SUPPLIED PASSAGE:
After much considering, and watching the 6700 Non K scoring the same on every game as a 4.6 oc'ed 6600k i think i'll go for that one. The TDP is lower, the core temperature is lower about 10° which is awesome for me, i don't know, it's not like i use my pc only for gaming i am a graphic artist/designer so the i7 may prove really usefull all around. And i might go for the h170 to save me the bucks needed to reach the i7. And yeah, 8 gigs of DDR4 of course. 

I'm not sure i like the same motherboard on its h170 version tho...

After that i'll just have to see what comes cheaper the 480 or the 1060 over here. I was all about the 1060 but the 480 seems nicer by the minute, like if the option was "If you're not going full 1070, go for a 480".


----------



## Kanan (Oct 3, 2016)

Good decision but go with 16 gb ddr4. 8 GB is on the low side now, 16gb is the new standard.


----------



## peche (Oct 3, 2016)

Greenmousa said:


> After much considering, and watching the 6700 Non K scoring the same on every game as a 4.6 oc'ed 6600k i think i'll go for that one. The TDP is lower, the core temperature is lower about 10° which is awesome for me, i don't know, it's not like i use my pc only for gaming i am a graphic artist/designer so the i7 may prove really usefull all around. And i might go for the h170 to save me the bucks needed to reach the i7. And yeah, 8 gigs of DDR4 of course.


i7's are likely hot, i have owned one of every generation excluding skylake yet, so trust they tend to be a little bit hotter since they have 4 cores and 8 T, not gonna explode but sometimes under some tasks and work mught increse temps, so consider another cooler, could be a cheaper 212 EVO, but im glad you decided to Get an i7, ultimate boost on tasking!

Records in a dataset:
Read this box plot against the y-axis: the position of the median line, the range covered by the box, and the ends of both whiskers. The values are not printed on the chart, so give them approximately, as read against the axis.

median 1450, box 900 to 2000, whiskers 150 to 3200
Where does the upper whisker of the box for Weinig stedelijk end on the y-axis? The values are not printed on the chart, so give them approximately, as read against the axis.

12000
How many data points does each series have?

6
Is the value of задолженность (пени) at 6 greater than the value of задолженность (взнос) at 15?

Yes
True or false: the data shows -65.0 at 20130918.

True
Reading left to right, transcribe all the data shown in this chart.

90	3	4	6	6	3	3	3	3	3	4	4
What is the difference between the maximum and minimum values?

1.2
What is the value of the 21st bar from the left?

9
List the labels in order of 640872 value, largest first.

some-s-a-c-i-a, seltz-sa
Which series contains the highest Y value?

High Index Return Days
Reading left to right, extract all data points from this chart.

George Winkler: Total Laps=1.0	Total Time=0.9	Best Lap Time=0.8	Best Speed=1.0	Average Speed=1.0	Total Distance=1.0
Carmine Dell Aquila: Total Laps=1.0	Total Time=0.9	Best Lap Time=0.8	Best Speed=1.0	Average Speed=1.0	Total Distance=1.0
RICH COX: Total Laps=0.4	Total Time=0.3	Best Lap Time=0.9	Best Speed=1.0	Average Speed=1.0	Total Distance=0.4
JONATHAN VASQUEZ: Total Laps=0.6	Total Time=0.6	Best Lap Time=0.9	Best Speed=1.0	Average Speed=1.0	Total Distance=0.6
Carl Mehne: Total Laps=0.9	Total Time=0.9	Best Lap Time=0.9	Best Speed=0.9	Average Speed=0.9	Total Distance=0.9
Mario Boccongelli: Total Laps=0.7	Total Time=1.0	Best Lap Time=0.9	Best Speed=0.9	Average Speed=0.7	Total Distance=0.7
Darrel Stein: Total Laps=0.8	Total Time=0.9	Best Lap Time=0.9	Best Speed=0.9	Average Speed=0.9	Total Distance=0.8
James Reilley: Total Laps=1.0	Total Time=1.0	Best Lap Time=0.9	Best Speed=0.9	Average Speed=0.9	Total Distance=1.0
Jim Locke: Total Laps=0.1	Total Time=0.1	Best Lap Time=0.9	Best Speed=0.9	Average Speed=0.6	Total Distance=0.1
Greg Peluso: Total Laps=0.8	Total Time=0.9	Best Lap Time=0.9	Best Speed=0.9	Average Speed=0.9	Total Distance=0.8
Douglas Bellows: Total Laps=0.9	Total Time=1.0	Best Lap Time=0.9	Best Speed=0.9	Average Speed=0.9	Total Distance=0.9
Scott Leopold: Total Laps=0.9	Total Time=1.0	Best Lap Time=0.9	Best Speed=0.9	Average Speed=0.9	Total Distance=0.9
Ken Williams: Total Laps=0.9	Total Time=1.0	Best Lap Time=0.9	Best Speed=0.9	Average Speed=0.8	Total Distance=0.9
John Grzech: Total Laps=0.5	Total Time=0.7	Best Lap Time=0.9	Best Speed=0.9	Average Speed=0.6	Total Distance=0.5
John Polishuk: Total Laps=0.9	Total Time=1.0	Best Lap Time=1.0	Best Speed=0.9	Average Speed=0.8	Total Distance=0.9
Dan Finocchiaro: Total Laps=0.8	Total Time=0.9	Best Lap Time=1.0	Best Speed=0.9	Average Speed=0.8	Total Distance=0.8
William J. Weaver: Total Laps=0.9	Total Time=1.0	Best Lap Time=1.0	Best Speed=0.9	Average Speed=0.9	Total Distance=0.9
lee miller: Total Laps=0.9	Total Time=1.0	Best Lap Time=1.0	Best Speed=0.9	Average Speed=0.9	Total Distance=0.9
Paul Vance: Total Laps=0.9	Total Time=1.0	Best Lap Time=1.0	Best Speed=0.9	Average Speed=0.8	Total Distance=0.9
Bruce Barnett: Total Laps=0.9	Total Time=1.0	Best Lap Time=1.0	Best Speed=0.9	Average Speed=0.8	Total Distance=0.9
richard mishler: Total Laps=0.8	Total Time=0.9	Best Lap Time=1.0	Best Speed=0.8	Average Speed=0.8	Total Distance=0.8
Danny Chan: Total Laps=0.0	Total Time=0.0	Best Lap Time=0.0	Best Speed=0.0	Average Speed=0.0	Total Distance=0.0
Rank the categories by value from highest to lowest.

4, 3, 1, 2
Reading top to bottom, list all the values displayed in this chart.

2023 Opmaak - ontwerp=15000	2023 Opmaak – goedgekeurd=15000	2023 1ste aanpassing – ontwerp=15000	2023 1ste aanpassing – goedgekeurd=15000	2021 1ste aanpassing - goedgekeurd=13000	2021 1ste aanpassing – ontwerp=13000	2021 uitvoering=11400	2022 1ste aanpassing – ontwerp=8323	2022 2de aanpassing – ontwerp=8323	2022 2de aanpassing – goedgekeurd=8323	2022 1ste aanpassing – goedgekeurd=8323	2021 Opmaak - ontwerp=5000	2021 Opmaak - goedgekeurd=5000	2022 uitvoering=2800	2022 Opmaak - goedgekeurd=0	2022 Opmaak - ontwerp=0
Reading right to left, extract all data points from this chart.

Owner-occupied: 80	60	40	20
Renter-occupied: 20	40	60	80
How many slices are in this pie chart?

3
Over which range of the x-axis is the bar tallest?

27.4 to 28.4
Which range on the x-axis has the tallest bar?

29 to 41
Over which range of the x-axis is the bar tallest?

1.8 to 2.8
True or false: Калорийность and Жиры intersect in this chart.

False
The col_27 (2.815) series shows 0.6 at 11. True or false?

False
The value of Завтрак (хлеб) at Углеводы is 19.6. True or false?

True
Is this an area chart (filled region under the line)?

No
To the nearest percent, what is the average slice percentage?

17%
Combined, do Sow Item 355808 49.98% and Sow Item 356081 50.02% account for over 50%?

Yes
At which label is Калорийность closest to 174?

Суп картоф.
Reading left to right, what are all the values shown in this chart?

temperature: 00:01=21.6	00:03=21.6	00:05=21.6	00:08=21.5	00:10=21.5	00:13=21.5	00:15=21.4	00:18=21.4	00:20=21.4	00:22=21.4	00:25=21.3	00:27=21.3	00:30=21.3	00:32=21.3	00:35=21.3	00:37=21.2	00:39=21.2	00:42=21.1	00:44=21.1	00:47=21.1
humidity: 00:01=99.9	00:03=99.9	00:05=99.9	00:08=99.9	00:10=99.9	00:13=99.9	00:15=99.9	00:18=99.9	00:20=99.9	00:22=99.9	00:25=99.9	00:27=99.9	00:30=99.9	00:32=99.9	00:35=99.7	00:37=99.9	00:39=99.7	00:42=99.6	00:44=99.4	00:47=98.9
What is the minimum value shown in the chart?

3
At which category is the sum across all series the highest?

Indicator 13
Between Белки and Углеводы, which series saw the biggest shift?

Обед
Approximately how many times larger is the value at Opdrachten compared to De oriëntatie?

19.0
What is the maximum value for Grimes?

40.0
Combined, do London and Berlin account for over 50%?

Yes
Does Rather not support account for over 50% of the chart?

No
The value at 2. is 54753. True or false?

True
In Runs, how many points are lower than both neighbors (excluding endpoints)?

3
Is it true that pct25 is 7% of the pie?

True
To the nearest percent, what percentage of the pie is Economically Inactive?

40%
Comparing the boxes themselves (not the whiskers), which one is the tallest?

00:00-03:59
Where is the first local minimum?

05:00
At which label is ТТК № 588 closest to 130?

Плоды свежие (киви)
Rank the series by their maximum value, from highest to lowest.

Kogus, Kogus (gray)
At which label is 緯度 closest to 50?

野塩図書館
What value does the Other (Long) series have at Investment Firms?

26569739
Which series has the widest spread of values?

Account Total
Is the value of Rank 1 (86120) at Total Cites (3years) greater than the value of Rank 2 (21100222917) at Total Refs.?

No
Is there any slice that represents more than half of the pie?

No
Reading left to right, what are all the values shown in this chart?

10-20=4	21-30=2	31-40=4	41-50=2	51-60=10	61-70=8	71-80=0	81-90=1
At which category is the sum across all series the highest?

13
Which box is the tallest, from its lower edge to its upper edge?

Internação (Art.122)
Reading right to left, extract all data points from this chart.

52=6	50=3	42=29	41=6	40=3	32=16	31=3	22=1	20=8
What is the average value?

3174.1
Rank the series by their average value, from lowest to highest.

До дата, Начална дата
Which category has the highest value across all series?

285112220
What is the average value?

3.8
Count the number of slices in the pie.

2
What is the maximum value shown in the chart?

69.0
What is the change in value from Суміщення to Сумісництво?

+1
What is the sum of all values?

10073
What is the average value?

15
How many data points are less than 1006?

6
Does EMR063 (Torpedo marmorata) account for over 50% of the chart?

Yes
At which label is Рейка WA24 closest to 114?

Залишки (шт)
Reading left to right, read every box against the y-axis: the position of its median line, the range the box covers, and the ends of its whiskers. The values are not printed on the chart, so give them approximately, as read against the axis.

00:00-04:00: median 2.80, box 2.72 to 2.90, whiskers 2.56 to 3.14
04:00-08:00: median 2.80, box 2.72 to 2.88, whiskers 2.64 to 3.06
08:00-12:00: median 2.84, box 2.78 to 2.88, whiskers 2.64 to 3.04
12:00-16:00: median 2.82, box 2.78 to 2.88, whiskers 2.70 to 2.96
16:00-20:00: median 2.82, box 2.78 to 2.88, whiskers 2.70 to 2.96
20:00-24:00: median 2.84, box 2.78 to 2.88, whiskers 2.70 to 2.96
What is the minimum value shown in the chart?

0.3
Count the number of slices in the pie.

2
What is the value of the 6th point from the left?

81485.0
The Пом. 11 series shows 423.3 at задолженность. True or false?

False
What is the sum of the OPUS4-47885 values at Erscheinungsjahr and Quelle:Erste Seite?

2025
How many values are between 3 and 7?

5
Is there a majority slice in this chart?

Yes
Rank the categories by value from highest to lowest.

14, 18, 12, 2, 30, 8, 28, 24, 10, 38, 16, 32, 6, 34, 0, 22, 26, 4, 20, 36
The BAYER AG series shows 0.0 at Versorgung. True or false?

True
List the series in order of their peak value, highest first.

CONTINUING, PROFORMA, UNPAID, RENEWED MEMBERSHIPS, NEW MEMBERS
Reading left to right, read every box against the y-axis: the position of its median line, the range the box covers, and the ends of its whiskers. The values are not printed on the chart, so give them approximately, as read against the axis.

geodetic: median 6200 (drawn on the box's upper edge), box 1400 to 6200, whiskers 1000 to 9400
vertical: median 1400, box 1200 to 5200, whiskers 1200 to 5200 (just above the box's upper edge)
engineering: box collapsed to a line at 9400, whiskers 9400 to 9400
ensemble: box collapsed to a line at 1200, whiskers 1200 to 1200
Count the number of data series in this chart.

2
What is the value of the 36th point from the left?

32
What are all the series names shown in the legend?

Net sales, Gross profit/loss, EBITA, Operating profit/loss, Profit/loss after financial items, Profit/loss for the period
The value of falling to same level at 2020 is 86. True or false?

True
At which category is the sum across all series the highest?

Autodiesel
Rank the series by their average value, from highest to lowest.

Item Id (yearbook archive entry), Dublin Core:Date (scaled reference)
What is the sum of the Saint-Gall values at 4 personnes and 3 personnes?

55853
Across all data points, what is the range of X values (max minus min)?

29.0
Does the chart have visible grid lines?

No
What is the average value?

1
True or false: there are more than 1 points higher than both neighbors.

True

COMPLETE THE FOLLOWING:
**1)** Translate this sentence from the thread on choosing a processor into French: "8 GB is on the low side now, 16gb is the new standard."
**2)** Reproduce the part of the thread on choosing a processor that starts with "I'm not sure" and goes on through "Kanan (Oct 3, 2016)".

OUTPUTS IN ORDER:
**1)** 8 Go, c'est un peu juste maintenant ; 16 Go, c'est la nouvelle norme.

**2)**
I'm not sure i like the same motherboard on its h170 version tho...

After that i'll just have to see what comes cheaper the 480 or the 1060 over here. I was all about the 1060 but the 480 seems nicer by the minute, like if the option was "If you're not going full 1070, go for a 480".


----------



## Kanan (Oct 3, 2016)